Q: When and where was the first dog show held? The first recorded dog show was held on June 28, 1859, in Newcastle upon Tyne, England, as part of a broader sporting exhibition. It accepted only Pointers and Setters and drew 60 entries. A larger show in Birmingham followed in 1860, and by 1862 a London show had attracted more than 1,000 entries.
Q: When was the Westminster Kennel Club Dog Show founded? The first Westminster Kennel Club Dog Show was held at Madison Square Garden in New York City in 1877, attracting more than 1,200 entries. It predates the founding of the American Kennel Club (1884) and has run continuously ever since, making it one of the longest-running sporting events in America.
Q: What is the brachycephalic crisis and how did dog shows contribute to it? Brachycephalic breeds — flat-faced dogs like Bulldogs, French Bulldogs, and Pugs — have been selectively bred over generations of show competition to increasingly compressed skull structures that cause breathing difficulties, eye problems, and other health issues. A 2008 BBC documentary, Pedigree Dogs Exposed, forced a public reckoning with this issue. The Kennel Club subsequently revised breed standards for the most affected breeds to emphasize health over appearance extremes.

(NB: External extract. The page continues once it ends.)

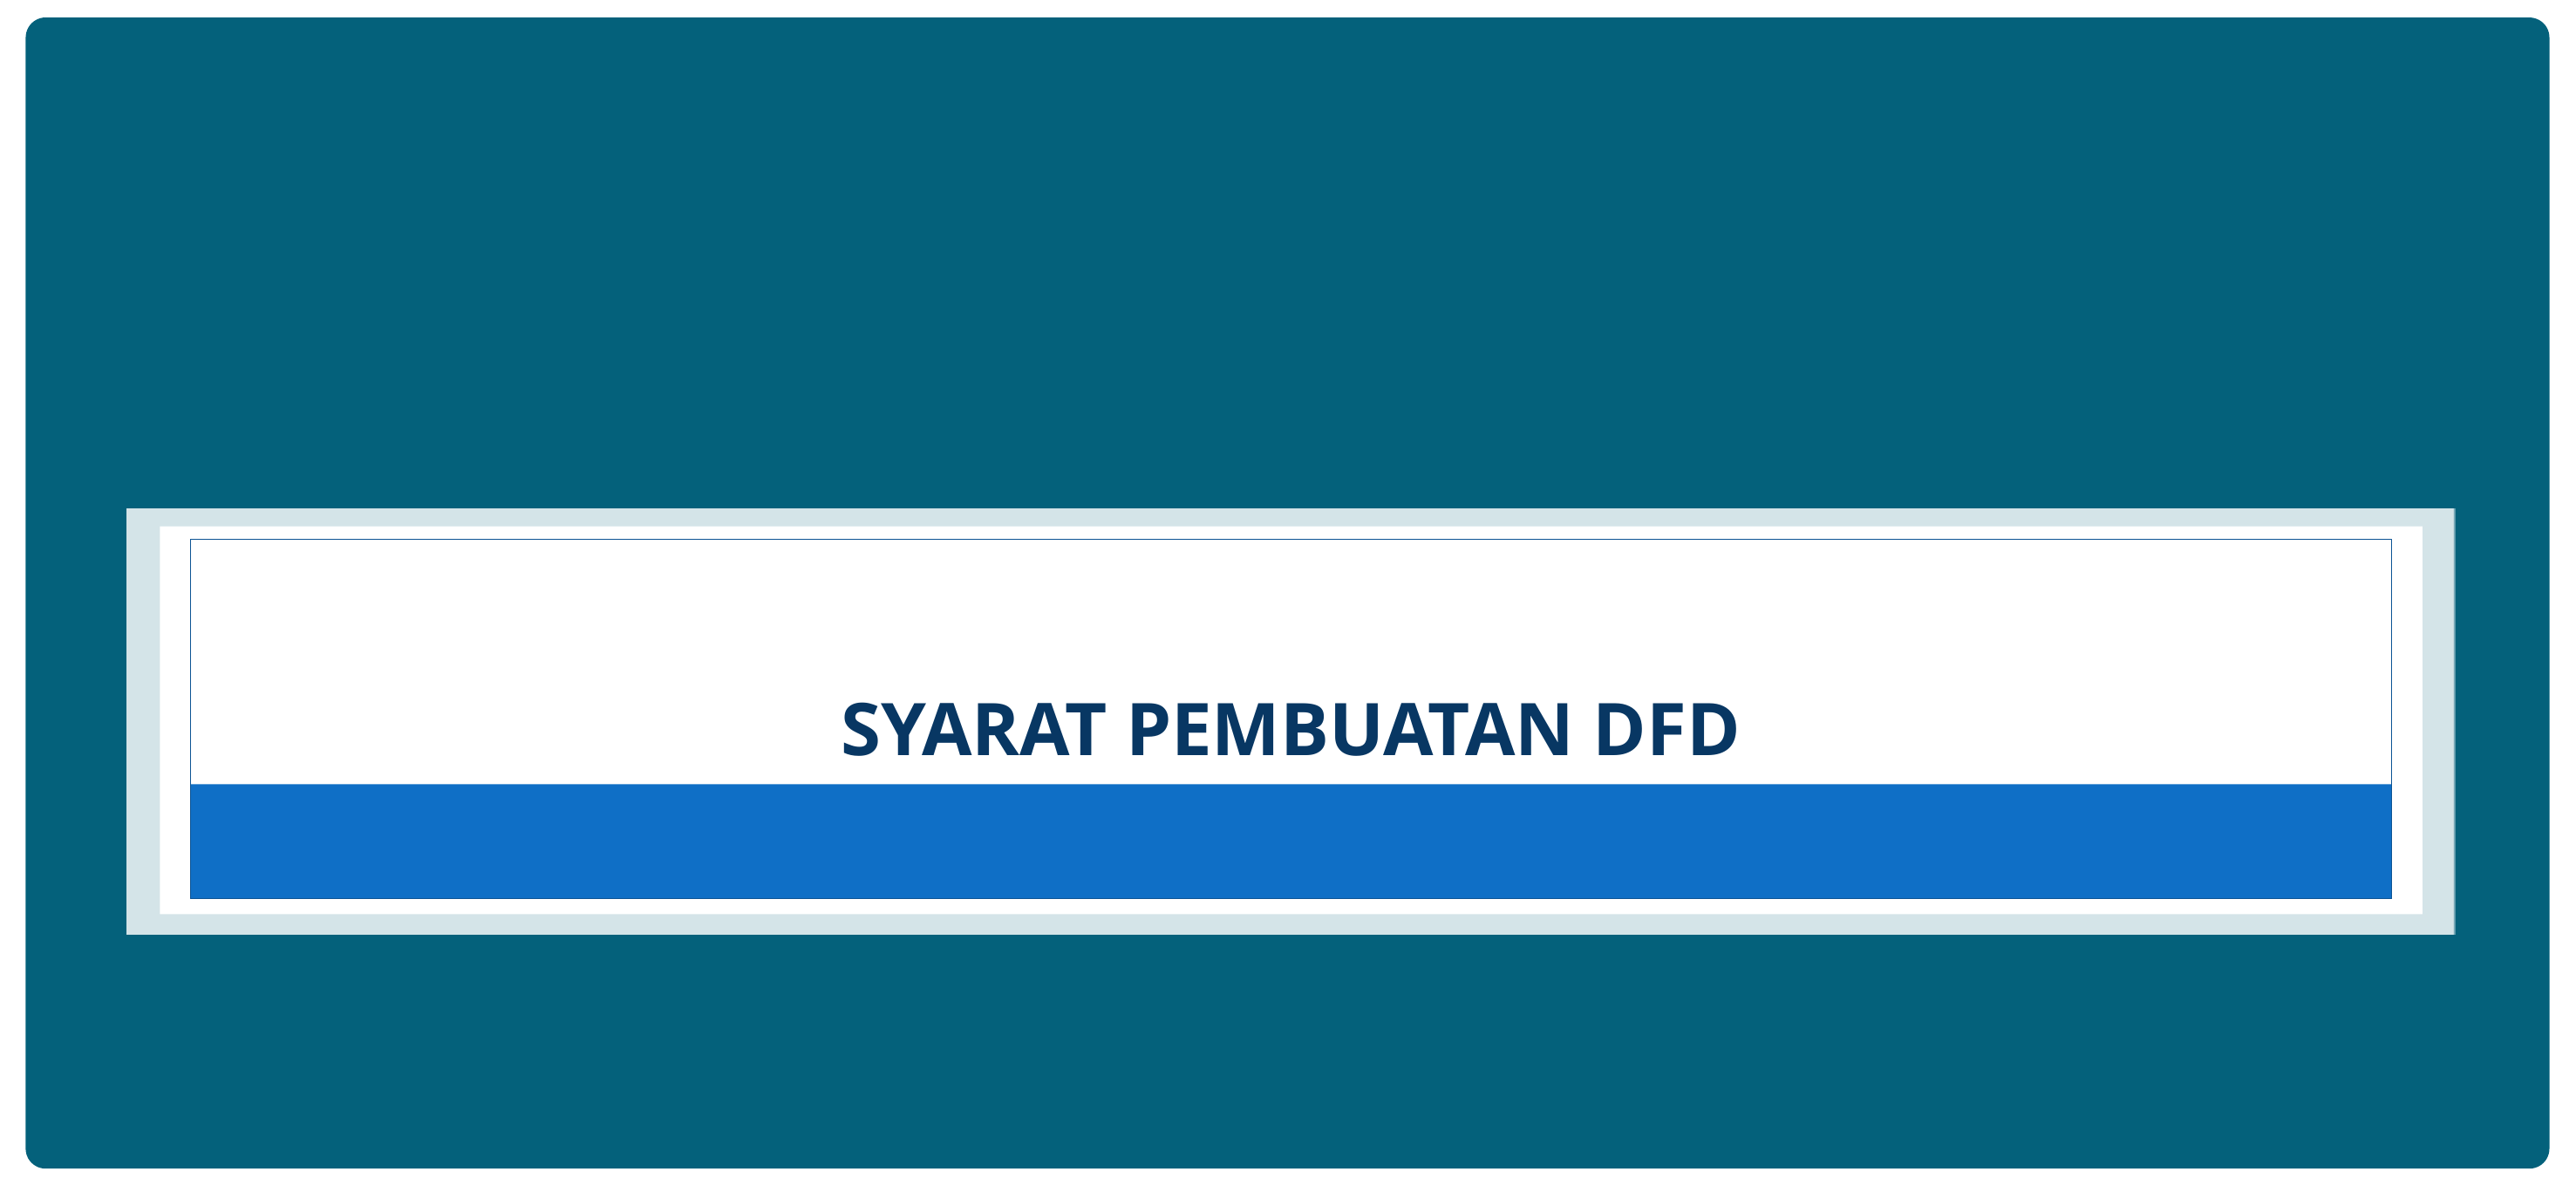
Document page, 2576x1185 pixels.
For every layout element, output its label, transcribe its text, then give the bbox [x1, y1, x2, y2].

Q: What is the difference between show-type and working-type dogs within the same breed? Many breeds have diverged into distinct show-type and working-type populations through decades of selection for different traits. Show lines are selected for appearance traits that win under judges; working lines are selected for behavioral traits that perform in the field. Border Collies, German Shepherds, Labrador Retrievers, and Australian Shepherds all show significant physical and behavioral differences between their show and working populations.